Vegans and vegetarians are relatively straightforward. Vegans do not consume any animal products whereas vegetarians may consume products produced by animals rather than eating the animal itself like eggs, milk, honey or cheese. When it comes to “plant-based” eaters, however, the fact is there is no official definition of the term, which is where the confusion comes from. From my perspective, I am not a vegetarian or vegan, but I consider myself to follow a plant-based diet. This means what my plate looks like is 50% or more of fruits and vegetables, 25% whole grains and 25% animal protein. Since about 75% of my plate (and therefore my diet) comes from plants, you could say that I’m a plant-based eater. Therefore, my definition of “plant-based” would be still consuming animal products, but most of your diet comes from fruits, vegetables and whole grains.
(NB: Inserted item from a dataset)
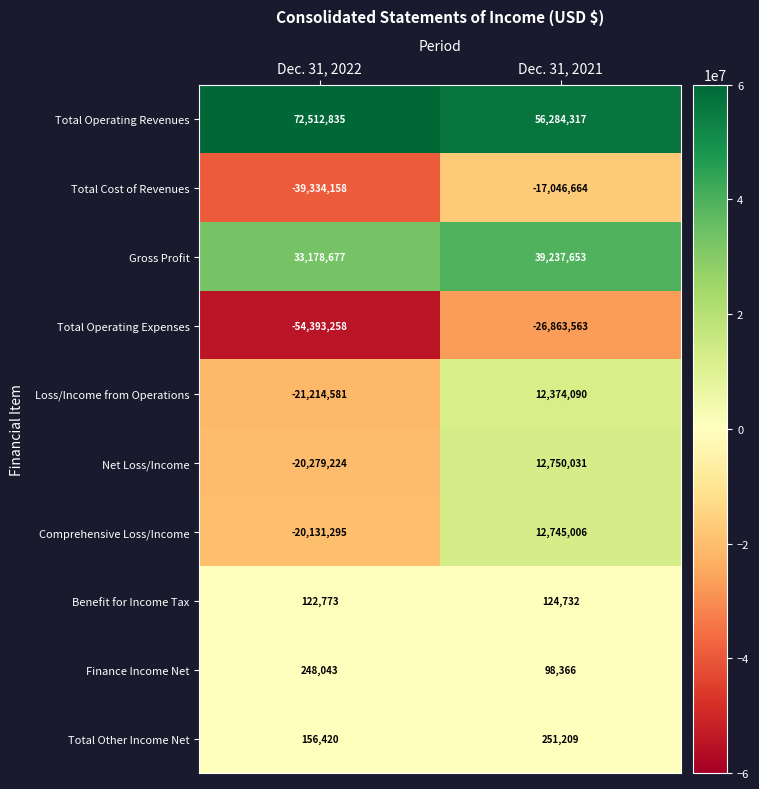

At how many categories does at least one series exceed 67521013?

1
A plant-based diet is something I fully endorse because it is a super nutritious way to get in all of vitamins, minerals and antioxidants plants have to offer. However, you also get all of the nutrients you need from animal products like high quality protein, more bioavailable iron, calcium from dairy and Vitamin B12 which are all nutrients of concern for people who do not eat animal products. When one’s diet is dominated by meat however, especially meat that is not lean, to the point that it displaces fruits and vegetables in the diet that’s when you may start to see risk of disease. Eating meat isn’t bad, but eating so much that you can’t get in your fruits, veggies and whole grains can be.
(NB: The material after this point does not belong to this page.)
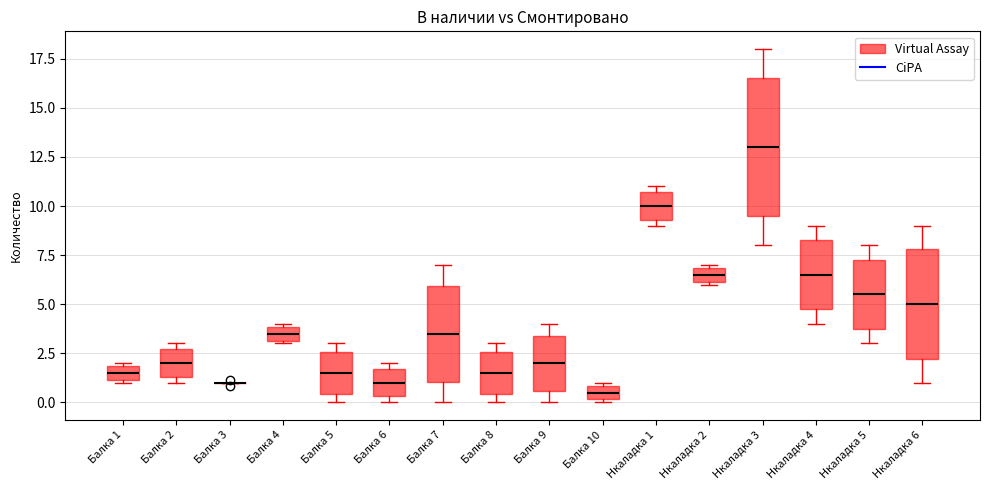

Where is the upper edge of the box for Нкаладка 4 on the y-axis? The values are not printed on the chart, so give them approximately, as read against the axis.

8.5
According to a study conducted by the CDC, despite the fact that plant-based diets prevent disease and improve health which is a scientifically proven fact, only 1 in 10 Americans eat enough fruits and vegetables every day. An even more alarming statistic is that 20,000 cases of cancer could be prevented if only half of all Americans simply increased their consumption of fruits and vegetables by 1 serving every day, regardless of if they are organic or not. There’s not one clear reason as to why Americans seem to have such a difficult time meeting the recommendations of fruits and vegetables. However, a big part of that reason could be that our diets tend to gravitate towards highly processed foods, refined sugars and too much saturated fat from excessive meat consumption. Another barrier Americans are running into is activists like the dirty dozen using scare tactics to convince people the only produce they should be eating is organic. However, a vast majority of people cannot afford organic and resort to eating no fruits and vegetables at all. This is a dangerously irresponsible way to promote health.
The bottom line? As Americans we all need to increase our fruits and vegetables no matter what diet we choose to follow. We need to be sure we are getting in 9 servings of fruits and vegetables each day and making at least half of our grains whole grains. However, going fully vegan does not guarantee health and, if done outside of the guidance of a registered dietitian, can lead to nutrient deficiencies. If you do choose to eat meat, try to choose lean meats most of the time and make sure you are pairing them with generous portions of fruits and vegetables. If this style of plant-based eating becomes the trend we are anticipating it will be, we can drastically improve our health as a country.